8 Nov 2012

Debt levels and global economy still weigh on NZ

6:59 am on 8 November 2012

High debt levels and a sluggish global economy will continue to weigh on the health of New Zealand's financial system, despite it being in better shape.

Reserve Bank Governor Graeme Wheeler.

Reserve Bank Governor Graeme Wheeler. Photo: RNZ

In its second bi-annual review, the Reserve Bank notes market sentiment has improved since its last report in May, with pressures in global funding markets easing after efforts by authorities in Europe, the US and Japan to support their economies.

In New Zealand, Reserve Bank Governor Graeme Wheeler says the economy is growing modestly, while banks have strengthened their financial position and found it easier to raise money overseas.

Firms and households continue to slowly reduce high debt levels, but Mr Wheeler says the amount owed to foreigners - about 73% of gross domestic product - means the country remains vulnerable to any large economic shock.

"New Zealand banks have much better access to the global funding markets, New Zealand households and firms continue to reduce their reliance on debt - but household debt levels remain high overall.

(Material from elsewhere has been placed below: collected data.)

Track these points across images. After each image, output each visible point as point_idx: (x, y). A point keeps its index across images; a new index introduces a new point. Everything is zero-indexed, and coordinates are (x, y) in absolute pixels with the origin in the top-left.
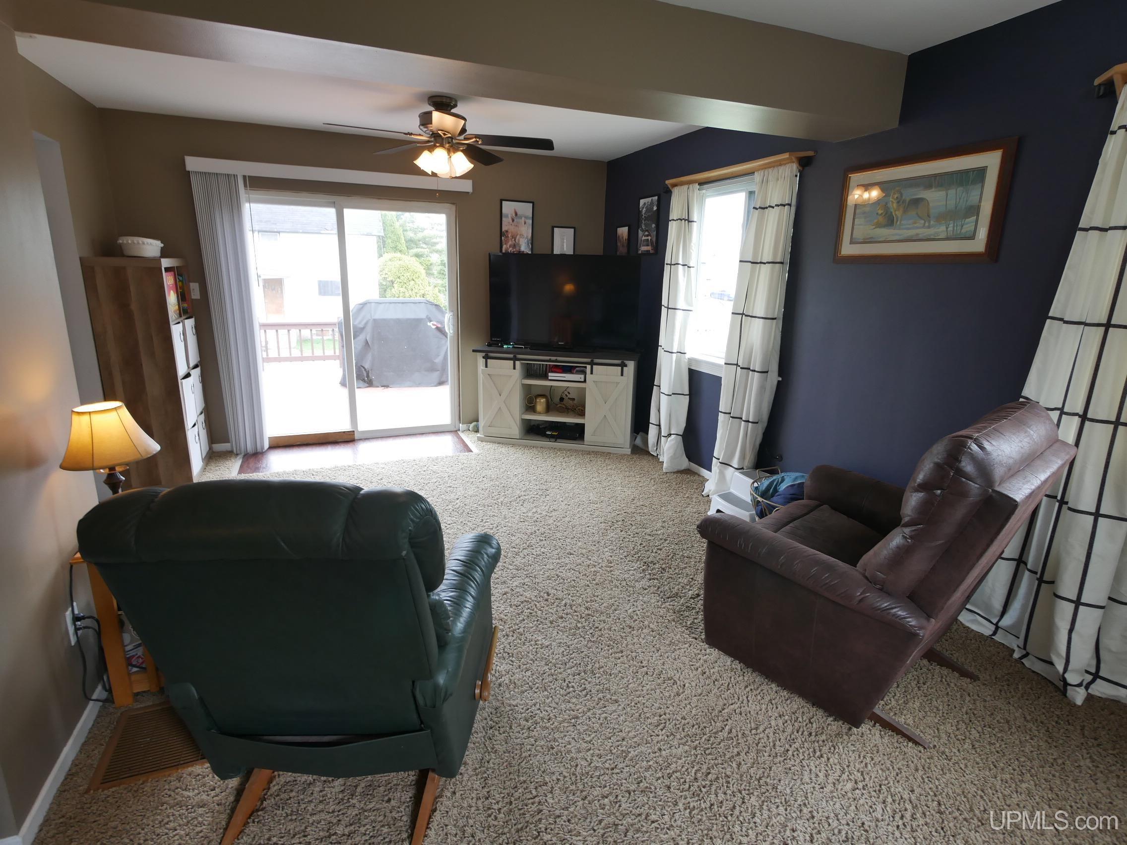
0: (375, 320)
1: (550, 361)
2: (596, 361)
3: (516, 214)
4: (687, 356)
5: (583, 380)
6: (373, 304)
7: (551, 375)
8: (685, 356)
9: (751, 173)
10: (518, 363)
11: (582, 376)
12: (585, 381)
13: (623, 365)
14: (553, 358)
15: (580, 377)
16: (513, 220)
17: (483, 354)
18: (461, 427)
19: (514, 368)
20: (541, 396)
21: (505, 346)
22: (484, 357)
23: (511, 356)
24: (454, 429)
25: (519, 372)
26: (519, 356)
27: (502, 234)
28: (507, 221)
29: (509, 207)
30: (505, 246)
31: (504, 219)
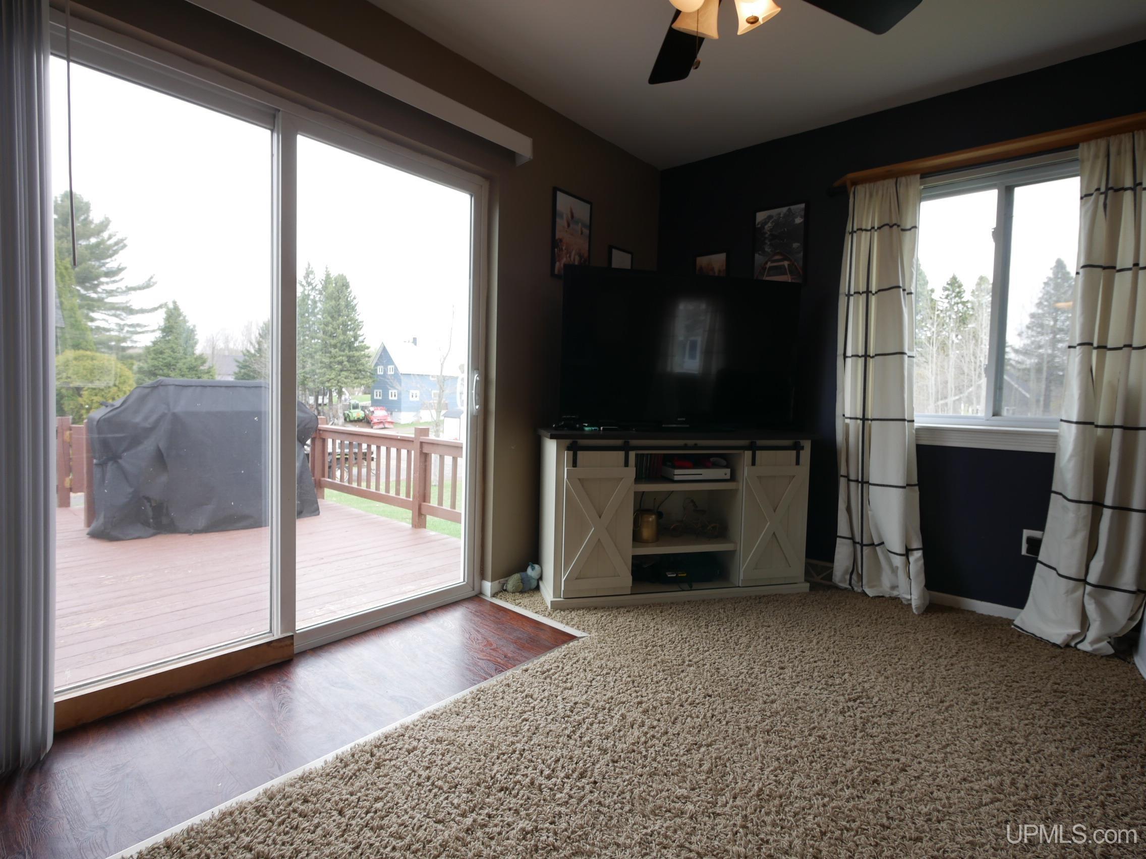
0: (175, 416)
1: (685, 447)
2: (760, 443)
3: (572, 216)
4: (916, 425)
5: (728, 477)
6: (172, 388)
7: (679, 473)
8: (913, 426)
9: (1073, 145)
10: (632, 455)
11: (728, 471)
12: (733, 478)
13: (797, 448)
14: (690, 442)
15: (724, 473)
16: (569, 225)
17: (568, 442)
18: (488, 587)
19: (626, 464)
20: (649, 511)
21: (587, 429)
22: (568, 449)
23: (619, 442)
24: (473, 593)
25: (631, 471)
26: (634, 442)
27: (555, 243)
28: (561, 223)
29: (564, 202)
30: (557, 264)
31: (558, 220)
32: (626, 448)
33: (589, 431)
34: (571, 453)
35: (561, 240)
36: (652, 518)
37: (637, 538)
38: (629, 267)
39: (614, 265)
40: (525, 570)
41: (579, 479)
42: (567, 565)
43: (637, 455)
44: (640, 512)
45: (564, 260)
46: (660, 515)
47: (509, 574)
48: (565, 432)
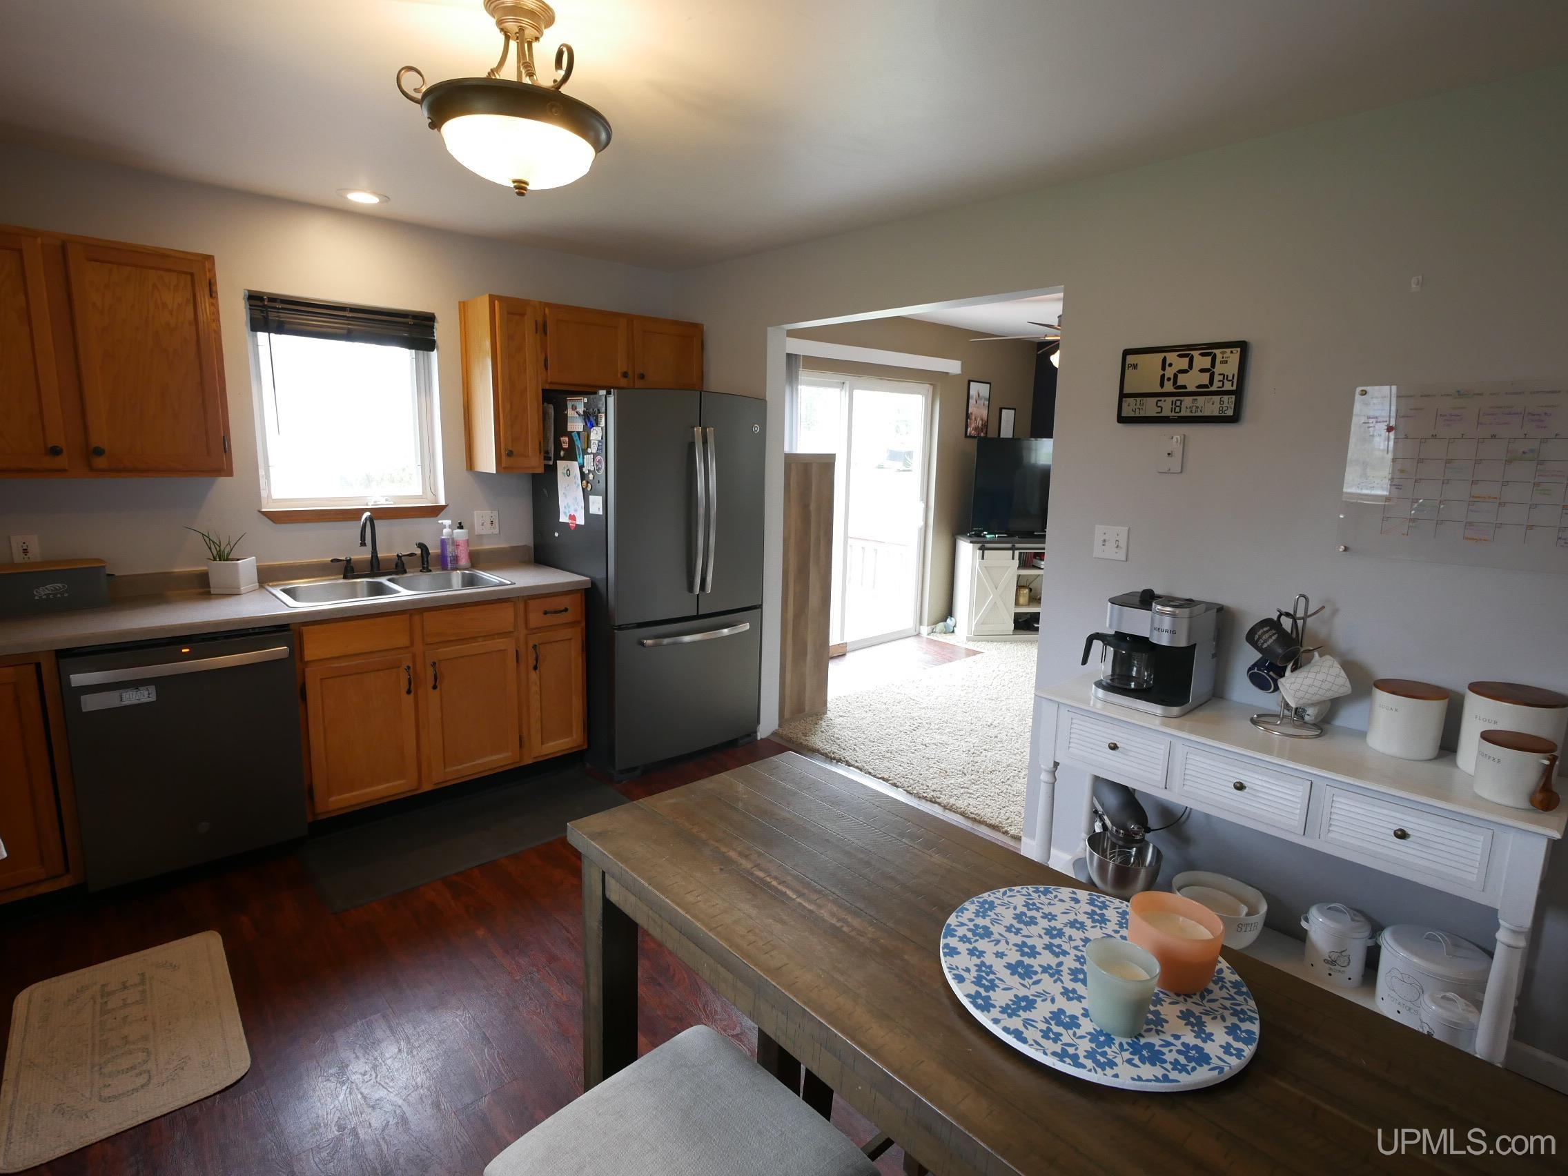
16: (976, 402)
17: (979, 545)
18: (925, 630)
19: (1013, 558)
20: (1023, 587)
21: (988, 536)
22: (980, 549)
23: (1009, 545)
24: (915, 633)
25: (1016, 562)
26: (1018, 545)
27: (968, 416)
28: (972, 402)
29: (975, 388)
30: (969, 429)
31: (970, 400)
32: (1013, 549)
33: (991, 538)
34: (981, 551)
35: (971, 413)
36: (1026, 591)
37: (1017, 604)
38: (1011, 436)
39: (1001, 436)
40: (946, 621)
41: (985, 567)
42: (976, 615)
43: (1020, 554)
44: (1019, 587)
45: (973, 425)
46: (1031, 590)
47: (936, 623)
48: (975, 539)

Borrowers are vulnerable to a potential fall in house prices," he said.

Mr Wheeler highlighted the high levels and concentration of dairy farm debt, with half the 30 billion of debt in the sector held by just 10% of the most indebted.

Banks have targeted growth in the agricultural sector, and deputy governor Grant Spencer says the banks should be mindful that a sharp fall in prices would hit the dairy sector hard.

Mr Spencer says some sectors, such as small and medium-sized firms, may be missing out.

He says credit conditions have eased, but for smaller businesses it's still relatively more difficult.

Mr Spencer says the Reserve Bank does not decide who should get loans and in the end the banks and borrowers have to make that deal themselves.

The four major Australian-owned banks made combined profits of $3.5 billion this year, which some argue are excessive, but Mr Wheeler says he doesn't think the banks' returns are outrageous given the risks they take.